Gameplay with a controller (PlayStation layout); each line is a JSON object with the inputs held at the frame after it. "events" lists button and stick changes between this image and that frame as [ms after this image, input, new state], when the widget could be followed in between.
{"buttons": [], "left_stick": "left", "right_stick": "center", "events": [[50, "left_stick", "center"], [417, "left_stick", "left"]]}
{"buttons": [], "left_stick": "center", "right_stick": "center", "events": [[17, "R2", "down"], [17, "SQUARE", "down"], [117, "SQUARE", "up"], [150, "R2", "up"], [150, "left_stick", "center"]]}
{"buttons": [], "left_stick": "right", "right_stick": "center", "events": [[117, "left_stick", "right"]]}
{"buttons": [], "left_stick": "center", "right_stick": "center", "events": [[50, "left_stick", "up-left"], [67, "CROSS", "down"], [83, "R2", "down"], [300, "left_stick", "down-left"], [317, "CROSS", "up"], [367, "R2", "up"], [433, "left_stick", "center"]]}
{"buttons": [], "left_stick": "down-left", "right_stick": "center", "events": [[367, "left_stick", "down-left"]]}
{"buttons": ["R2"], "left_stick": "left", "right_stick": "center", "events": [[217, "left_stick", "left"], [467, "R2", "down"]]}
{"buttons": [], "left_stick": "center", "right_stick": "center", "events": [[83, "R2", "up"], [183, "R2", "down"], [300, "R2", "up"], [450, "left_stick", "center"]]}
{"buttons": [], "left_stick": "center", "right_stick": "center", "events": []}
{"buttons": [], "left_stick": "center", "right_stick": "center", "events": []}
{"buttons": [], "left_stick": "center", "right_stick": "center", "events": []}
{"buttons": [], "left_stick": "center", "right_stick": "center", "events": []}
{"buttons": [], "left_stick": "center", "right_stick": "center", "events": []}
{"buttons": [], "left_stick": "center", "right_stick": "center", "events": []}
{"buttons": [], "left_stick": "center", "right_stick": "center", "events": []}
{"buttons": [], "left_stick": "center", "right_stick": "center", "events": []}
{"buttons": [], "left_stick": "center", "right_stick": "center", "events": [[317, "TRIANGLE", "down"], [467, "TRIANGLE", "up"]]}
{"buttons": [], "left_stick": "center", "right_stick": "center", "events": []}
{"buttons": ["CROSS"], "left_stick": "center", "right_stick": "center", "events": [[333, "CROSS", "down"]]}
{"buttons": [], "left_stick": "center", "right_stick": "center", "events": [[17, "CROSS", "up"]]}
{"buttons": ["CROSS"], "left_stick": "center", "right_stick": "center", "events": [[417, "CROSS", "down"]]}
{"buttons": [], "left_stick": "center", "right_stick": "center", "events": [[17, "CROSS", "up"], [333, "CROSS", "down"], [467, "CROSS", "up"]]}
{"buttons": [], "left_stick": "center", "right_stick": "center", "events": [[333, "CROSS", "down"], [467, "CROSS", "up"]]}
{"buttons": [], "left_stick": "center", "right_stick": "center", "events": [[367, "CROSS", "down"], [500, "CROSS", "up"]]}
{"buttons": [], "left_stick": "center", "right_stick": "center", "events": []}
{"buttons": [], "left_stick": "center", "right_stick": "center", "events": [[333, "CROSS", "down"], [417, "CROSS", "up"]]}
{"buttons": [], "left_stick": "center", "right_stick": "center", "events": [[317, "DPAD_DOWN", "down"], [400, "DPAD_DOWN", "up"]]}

▸ **TASK DETAILS**:
Reproduce every record, making sure each one stays exactly the same.

▸ **SOLUTION TO THIS TASK**:
Gameplay with a controller (PlayStation layout); each line is a JSON object with the inputs held at the frame after it. "events" lists button and stick changes between this image and that frame as [ms after this image, input, new state], when the widget could be followed in between.
{"buttons": [], "left_stick": "left", "right_stick": "center", "events": [[50, "left_stick", "center"], [417, "left_stick", "left"]]}
{"buttons": [], "left_stick": "center", "right_stick": "center", "events": [[17, "R2", "down"], [17, "SQUARE", "down"], [117, "SQUARE", "up"], [150, "R2", "up"], [150, "left_stick", "center"]]}
{"buttons": [], "left_stick": "right", "right_stick": "center", "events": [[117, "left_stick", "right"]]}
{"buttons": [], "left_stick": "center", "right_stick": "center", "events": [[50, "left_stick", "up-left"], [67, "CROSS", "down"], [83, "R2", "down"], [300, "left_stick", "down-left"], [317, "CROSS", "up"], [367, "R2", "up"], [433, "left_stick", "center"]]}
{"buttons": [], "left_stick": "down-left", "right_stick": "center", "events": [[367, "left_stick", "down-left"]]}
{"buttons": ["R2"], "left_stick": "left", "right_stick": "center", "events": [[217, "left_stick", "left"], [467, "R2", "down"]]}
{"buttons": [], "left_stick": "center", "right_stick": "center", "events": [[83, "R2", "up"], [183, "R2", "down"], [300, "R2", "up"], [450, "left_stick", "center"]]}
{"buttons": [], "left_stick": "center", "right_stick": "center", "events": []}
{"buttons": [], "left_stick": "center", "right_stick": "center", "events": []}
{"buttons": [], "left_stick": "center", "right_stick": "center", "events": []}
{"buttons": [], "left_stick": "center", "right_stick": "center", "events": []}
{"buttons": [], "left_stick": "center", "right_stick": "center", "events": []}
{"buttons": [], "left_stick": "center", "right_stick": "center", "events": []}
{"buttons": [], "left_stick": "center", "right_stick": "center", "events": []}
{"buttons": [], "left_stick": "center", "right_stick": "center", "events": []}
{"buttons": [], "left_stick": "center", "right_stick": "center", "events": [[317, "TRIANGLE", "down"], [467, "TRIANGLE", "up"]]}
{"buttons": [], "left_stick": "center", "right_stick": "center", "events": []}
{"buttons": ["CROSS"], "left_stick": "center", "right_stick": "center", "events": [[333, "CROSS", "down"]]}
{"buttons": [], "left_stick": "center", "right_stick": "center", "events": [[17, "CROSS", "up"]]}
{"buttons": ["CROSS"], "left_stick": "center", "right_stick": "center", "events": [[417, "CROSS", "down"]]}
{"buttons": [], "left_stick": "center", "right_stick": "center", "events": [[17, "CROSS", "up"], [333, "CROSS", "down"], [467, "CROSS", "up"]]}
{"buttons": [], "left_stick": "center", "right_stick": "center", "events": [[333, "CROSS", "down"], [467, "CROSS", "up"]]}
{"buttons": [], "left_stick": "center", "right_stick": "center", "events": [[367, "CROSS", "down"], [500, "CROSS", "up"]]}
{"buttons": [], "left_stick": "center", "right_stick": "center", "events": []}
{"buttons": [], "left_stick": "center", "right_stick": "center", "events": [[333, "CROSS", "down"], [417, "CROSS", "up"]]}
{"buttons": [], "left_stick": "center", "right_stick": "center", "events": [[317, "DPAD_DOWN", "down"], [400, "DPAD_DOWN", "up"]]}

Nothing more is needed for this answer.